A close analysis of the fiscal position of these developing economies shows that during the decade, there has been an important increase in the nominal gross public debt stock among some of these economies, and in some cases, a doubling.
Figure 1. Public debt as a percent of GDP in Central America and the Caribbean
Source: International Monetary Fund, World Economic Outlook.
With the increasing debt levels and, in most cases, low growth and weak macroeconomic fundamentals, developing regional economies are becoming more concerned about their ability to adequately service sovereign debt from lower fiscal surpluses and are faced with increasing possibilities of sovereign default risk.
What is the highest level of indebtedness that these economies can reach without compromising their fiscal limit?
The question is an important starting point for these economies, specifically to understand how much debt they can accumulate given regional macroeconomic uncertainty and fiscal policies, and also in understanding at what point sovereign default risk increases when existing debt exceeds the fiscal limit.
This article uses an approach proposed by Bi et al (2010), to analyze the fiscal limits of these economies. This approach considers fiscal limits as dependent on economic conditions, becoming a useful tool for policy makers in discussing fiscal spaces in specific macroeconomic conjunctures.
From our analysis, we have observed that the highest amount of debt that these economies could reasonable service, taking into context their macroeconomic fundamentals, vary significantly across economies and is influenced by macroeconomic shocks.

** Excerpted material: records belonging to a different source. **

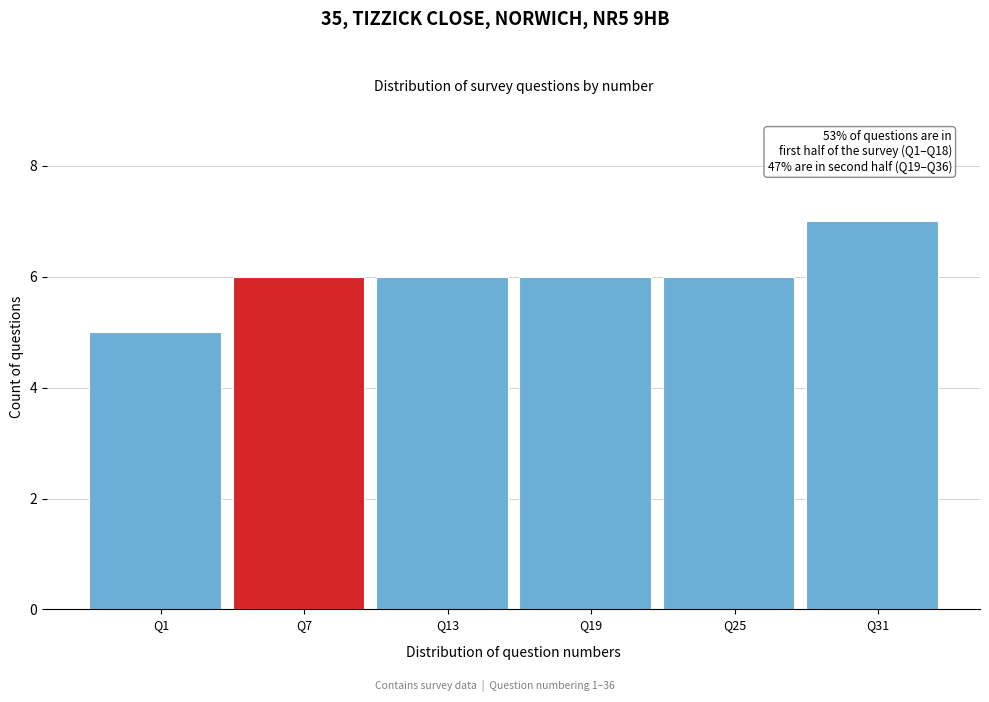

Reading right to left, what are all the values shown in this chart?

7	6	6	6	6	5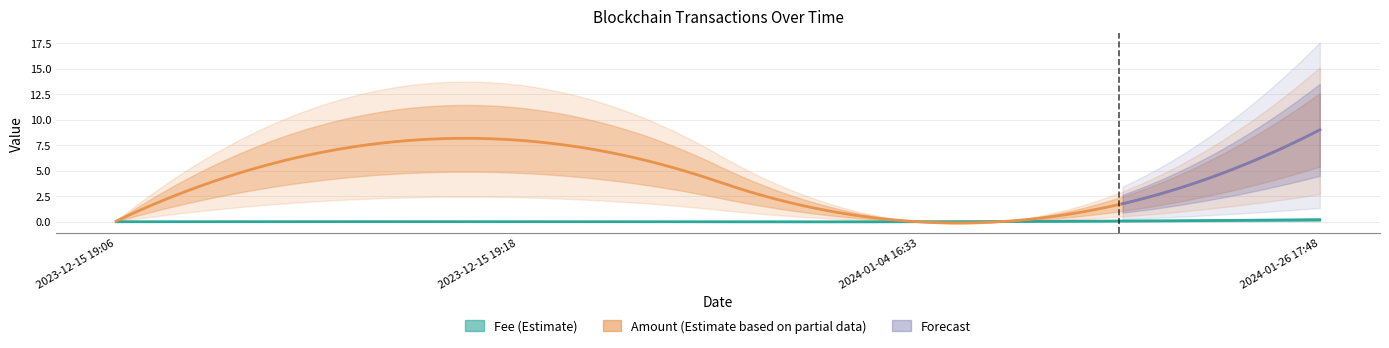

What is the average value of the Fee series?

0.1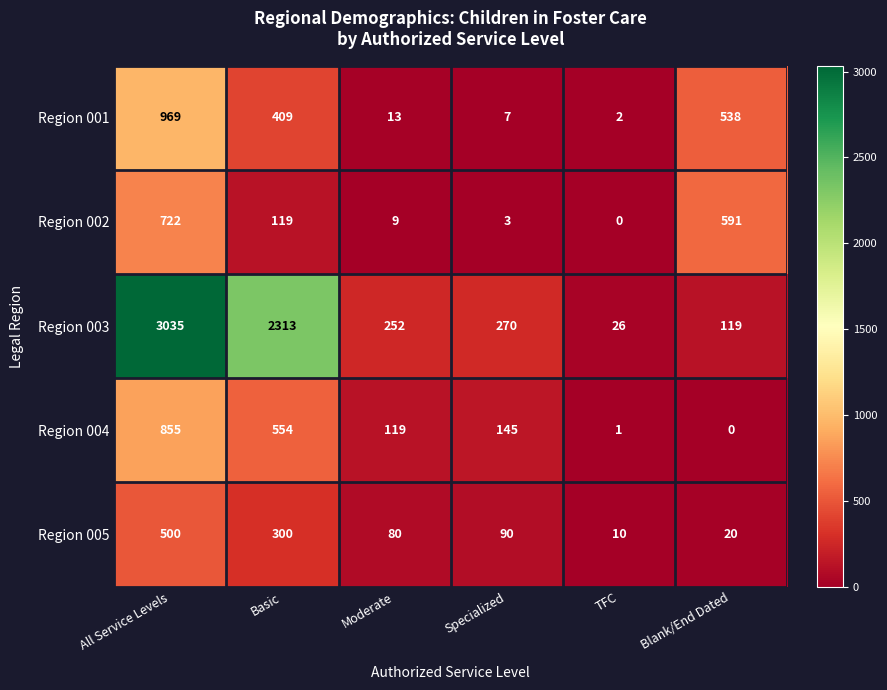

Which series has the largest total across all categories?

Region 003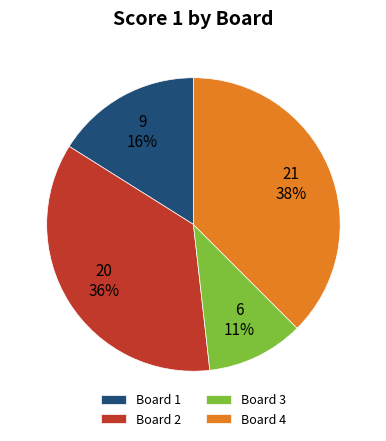

The Board 1 slice represents 24% of the pie. True or false?

False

We document evidence on the importance of term of trade shocks on debt limits determination. This shows that trade volatility in these small, open developing economies significantly impacted their ability to service sovereign debt.
Exchange rate flexibility also plays an important role in shaping the distribution of fiscal limits. Our simulation suggests that more flexible exchange rates narrow the distribution of the fiscal limit as macroeconomic shocks are managed by the economy through relative prices.
In terms of country estimations, within Central America, Panama had the highest derived fiscal limit, while Costa Rica and Honduras were simulated among the lowest. Among Caribbean economies, the Dominican Republic was among the lowest, while Trinidad and Tobago was among the highest.